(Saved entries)

☆ ☆ ☆ ☆ ☆ ☆ ☆

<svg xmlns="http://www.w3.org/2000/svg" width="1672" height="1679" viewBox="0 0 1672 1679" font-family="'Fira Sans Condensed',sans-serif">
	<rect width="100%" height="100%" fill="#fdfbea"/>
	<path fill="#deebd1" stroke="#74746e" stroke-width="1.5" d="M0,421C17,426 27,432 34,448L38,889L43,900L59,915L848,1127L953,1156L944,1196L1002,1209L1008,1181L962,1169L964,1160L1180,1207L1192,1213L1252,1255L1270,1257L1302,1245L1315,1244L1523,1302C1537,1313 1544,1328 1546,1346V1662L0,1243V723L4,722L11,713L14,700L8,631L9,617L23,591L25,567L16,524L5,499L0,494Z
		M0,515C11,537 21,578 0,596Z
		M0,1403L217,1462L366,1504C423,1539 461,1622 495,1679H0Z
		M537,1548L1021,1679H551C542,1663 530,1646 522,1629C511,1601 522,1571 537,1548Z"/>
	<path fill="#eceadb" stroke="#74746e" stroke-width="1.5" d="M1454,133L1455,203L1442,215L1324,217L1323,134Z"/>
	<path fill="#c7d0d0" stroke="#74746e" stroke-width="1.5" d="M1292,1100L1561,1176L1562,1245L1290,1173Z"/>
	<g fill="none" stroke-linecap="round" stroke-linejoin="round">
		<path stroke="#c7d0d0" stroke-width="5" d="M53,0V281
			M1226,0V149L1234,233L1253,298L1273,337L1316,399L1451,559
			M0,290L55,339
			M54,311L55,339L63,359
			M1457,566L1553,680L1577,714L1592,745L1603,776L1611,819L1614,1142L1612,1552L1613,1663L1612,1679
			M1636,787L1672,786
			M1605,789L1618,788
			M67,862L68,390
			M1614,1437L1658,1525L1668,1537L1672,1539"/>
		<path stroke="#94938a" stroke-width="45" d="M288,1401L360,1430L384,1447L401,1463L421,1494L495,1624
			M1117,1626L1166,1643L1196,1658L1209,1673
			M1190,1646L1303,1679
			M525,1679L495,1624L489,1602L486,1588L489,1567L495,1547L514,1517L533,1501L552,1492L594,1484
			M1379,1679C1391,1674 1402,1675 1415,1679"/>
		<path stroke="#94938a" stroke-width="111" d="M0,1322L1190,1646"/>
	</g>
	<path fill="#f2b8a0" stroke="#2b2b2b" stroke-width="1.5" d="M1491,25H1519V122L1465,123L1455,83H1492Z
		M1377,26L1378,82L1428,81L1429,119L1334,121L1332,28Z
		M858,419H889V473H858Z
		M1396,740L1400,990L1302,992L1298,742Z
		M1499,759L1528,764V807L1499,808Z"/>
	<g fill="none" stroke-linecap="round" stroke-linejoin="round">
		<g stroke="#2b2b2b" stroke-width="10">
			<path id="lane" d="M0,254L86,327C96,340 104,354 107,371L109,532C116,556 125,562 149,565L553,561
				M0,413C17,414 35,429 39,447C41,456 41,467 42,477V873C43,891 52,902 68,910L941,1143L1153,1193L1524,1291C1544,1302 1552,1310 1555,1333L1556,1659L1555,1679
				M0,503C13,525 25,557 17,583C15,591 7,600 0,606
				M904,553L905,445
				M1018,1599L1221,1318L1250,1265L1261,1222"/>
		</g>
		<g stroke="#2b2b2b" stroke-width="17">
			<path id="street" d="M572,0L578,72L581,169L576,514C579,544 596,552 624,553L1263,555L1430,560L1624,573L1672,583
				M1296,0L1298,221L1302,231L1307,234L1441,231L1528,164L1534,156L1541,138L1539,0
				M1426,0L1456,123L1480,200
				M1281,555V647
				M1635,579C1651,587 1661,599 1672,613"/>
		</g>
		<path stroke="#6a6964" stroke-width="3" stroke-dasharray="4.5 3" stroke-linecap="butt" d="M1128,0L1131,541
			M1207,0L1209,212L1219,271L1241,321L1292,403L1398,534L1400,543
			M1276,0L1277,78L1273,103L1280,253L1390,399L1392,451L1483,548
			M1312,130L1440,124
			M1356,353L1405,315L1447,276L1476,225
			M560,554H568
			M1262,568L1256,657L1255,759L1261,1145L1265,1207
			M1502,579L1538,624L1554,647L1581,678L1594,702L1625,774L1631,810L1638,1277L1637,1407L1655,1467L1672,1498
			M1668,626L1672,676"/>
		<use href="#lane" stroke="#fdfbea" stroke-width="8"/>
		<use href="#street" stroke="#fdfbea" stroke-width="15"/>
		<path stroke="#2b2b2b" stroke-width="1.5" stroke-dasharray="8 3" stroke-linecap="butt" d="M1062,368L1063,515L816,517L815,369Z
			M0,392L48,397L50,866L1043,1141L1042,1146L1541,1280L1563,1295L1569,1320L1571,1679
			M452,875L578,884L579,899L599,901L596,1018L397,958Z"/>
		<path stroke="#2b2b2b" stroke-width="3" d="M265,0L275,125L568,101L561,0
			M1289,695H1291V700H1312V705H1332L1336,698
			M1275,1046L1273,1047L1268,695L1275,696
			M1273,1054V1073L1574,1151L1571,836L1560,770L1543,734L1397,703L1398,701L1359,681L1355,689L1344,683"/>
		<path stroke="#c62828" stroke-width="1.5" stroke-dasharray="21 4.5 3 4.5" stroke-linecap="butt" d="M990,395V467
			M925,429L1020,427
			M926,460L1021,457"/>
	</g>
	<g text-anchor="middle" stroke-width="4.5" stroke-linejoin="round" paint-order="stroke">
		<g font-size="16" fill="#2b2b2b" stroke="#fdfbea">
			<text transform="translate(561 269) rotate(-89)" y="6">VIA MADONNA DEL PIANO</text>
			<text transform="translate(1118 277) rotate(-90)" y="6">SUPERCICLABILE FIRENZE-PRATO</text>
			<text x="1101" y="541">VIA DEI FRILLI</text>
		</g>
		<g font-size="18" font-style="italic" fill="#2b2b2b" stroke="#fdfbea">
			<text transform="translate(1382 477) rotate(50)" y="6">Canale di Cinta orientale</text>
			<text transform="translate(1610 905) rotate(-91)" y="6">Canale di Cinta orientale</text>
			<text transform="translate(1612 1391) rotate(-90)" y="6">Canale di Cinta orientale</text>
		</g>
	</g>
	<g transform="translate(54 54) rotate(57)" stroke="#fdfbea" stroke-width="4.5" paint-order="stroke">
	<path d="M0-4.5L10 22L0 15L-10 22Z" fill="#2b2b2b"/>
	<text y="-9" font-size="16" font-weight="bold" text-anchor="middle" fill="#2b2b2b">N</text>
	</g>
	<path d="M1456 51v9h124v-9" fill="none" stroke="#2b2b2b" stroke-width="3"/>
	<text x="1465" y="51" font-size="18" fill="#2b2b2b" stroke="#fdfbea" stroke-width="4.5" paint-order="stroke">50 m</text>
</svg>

☆ ☆ ☆ ☆ ☆ ☆ ☆

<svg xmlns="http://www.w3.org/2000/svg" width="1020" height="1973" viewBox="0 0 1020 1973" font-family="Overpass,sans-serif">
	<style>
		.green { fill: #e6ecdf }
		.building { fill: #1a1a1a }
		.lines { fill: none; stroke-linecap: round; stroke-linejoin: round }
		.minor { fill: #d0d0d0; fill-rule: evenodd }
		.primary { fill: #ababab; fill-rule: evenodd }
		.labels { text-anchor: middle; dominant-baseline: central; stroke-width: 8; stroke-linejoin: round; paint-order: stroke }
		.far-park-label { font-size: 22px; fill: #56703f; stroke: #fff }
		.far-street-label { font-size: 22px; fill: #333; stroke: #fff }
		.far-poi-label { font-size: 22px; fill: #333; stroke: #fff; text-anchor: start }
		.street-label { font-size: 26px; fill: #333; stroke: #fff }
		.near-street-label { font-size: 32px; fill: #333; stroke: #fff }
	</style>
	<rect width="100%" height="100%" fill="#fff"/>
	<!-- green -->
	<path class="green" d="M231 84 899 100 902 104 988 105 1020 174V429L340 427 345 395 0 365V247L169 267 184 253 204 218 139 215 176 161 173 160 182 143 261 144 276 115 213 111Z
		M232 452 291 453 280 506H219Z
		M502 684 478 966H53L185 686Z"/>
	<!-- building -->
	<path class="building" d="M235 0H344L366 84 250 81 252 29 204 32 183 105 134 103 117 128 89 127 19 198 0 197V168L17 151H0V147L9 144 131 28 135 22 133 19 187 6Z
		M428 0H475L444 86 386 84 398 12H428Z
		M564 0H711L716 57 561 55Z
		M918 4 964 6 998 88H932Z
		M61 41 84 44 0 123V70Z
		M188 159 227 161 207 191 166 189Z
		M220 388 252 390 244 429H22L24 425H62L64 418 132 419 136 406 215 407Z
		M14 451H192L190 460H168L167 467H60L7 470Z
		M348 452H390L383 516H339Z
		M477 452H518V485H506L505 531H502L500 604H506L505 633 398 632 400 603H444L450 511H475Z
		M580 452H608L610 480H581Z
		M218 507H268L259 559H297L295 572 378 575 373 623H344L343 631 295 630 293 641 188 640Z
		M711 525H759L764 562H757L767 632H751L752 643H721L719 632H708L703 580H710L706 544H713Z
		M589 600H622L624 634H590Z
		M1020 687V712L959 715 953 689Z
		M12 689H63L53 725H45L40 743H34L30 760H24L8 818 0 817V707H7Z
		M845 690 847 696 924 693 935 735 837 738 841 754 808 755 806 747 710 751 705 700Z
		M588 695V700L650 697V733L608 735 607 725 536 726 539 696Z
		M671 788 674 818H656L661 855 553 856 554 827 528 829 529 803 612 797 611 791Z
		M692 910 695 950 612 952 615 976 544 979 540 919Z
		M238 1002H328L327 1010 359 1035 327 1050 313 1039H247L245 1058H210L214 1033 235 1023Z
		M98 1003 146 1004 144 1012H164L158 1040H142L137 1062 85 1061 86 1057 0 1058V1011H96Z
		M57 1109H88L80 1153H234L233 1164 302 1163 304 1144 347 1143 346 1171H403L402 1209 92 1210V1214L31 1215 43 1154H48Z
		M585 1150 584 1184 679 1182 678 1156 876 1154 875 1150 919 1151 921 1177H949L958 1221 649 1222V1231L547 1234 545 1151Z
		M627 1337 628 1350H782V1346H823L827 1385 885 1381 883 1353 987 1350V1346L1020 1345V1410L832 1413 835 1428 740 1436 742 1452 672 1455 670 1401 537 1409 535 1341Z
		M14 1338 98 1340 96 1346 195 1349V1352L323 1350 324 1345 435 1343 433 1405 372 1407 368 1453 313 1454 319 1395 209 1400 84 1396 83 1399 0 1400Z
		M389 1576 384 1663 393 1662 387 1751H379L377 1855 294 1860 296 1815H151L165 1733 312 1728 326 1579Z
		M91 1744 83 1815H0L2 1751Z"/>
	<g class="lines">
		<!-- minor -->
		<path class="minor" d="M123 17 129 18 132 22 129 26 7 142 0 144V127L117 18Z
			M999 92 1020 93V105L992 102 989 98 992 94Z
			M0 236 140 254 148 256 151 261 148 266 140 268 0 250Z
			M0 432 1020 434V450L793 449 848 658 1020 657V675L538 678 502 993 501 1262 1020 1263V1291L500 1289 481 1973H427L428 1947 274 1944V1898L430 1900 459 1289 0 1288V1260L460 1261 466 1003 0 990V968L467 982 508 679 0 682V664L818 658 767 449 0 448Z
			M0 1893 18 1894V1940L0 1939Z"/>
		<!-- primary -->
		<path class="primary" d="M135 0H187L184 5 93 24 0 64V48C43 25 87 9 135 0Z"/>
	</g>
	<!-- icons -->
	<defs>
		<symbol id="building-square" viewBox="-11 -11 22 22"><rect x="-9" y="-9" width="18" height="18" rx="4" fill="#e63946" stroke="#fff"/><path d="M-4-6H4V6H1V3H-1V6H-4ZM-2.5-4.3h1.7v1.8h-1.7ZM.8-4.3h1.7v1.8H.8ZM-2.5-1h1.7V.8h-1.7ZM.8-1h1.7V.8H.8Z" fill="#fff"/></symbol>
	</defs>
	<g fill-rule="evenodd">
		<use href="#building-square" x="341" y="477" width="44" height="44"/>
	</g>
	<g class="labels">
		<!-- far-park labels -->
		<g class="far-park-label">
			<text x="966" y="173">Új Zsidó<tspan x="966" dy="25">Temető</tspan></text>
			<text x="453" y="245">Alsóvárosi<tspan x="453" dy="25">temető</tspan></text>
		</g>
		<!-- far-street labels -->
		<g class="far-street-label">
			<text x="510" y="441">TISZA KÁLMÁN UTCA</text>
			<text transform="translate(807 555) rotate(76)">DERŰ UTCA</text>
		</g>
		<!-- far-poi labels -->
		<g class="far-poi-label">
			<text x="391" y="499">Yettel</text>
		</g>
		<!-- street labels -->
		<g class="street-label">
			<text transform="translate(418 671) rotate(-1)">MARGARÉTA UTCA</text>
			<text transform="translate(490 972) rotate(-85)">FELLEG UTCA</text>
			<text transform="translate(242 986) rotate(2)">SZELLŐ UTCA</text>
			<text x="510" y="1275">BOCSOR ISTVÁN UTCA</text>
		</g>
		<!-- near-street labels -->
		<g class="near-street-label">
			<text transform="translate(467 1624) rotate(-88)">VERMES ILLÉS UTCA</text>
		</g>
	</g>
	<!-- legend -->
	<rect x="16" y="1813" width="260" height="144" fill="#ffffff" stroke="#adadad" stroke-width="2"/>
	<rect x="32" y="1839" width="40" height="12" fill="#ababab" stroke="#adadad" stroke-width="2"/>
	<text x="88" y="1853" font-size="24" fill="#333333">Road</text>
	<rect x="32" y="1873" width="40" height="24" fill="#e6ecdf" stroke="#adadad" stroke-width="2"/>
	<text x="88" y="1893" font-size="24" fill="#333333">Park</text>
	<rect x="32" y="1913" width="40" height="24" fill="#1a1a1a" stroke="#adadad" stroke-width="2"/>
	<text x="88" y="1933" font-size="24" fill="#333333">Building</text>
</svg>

☆ ☆ ☆ ☆ ☆ ☆ ☆

**TASK PROMPT**
Extract from the records above the lines from the one containing "M560,554H568" to the one containing "M1275,1046L1273,1047L1268,695L1275,696", both lines included, exactly as they appear and with nothing else.

**THE ANSWER**
			M560,554H568
			M1262,568L1256,657L1255,759L1261,1145L1265,1207
			M1502,579L1538,624L1554,647L1581,678L1594,702L1625,774L1631,810L1638,1277L1637,1407L1655,1467L1672,1498
			M1668,626L1672,676"/>
		<use href="#lane" stroke="#fdfbea" stroke-width="8"/>
		<use href="#street" stroke="#fdfbea" stroke-width="15"/>
		<path stroke="#2b2b2b" stroke-width="1.5" stroke-dasharray="8 3" stroke-linecap="butt" d="M1062,368L1063,515L816,517L815,369Z
			M0,392L48,397L50,866L1043,1141L1042,1146L1541,1280L1563,1295L1569,1320L1571,1679
			M452,875L578,884L579,899L599,901L596,1018L397,958Z"/>
		<path stroke="#2b2b2b" stroke-width="3" d="M265,0L275,125L568,101L561,0
			M1289,695H1291V700H1312V705H1332L1336,698
			M1275,1046L1273,1047L1268,695L1275,696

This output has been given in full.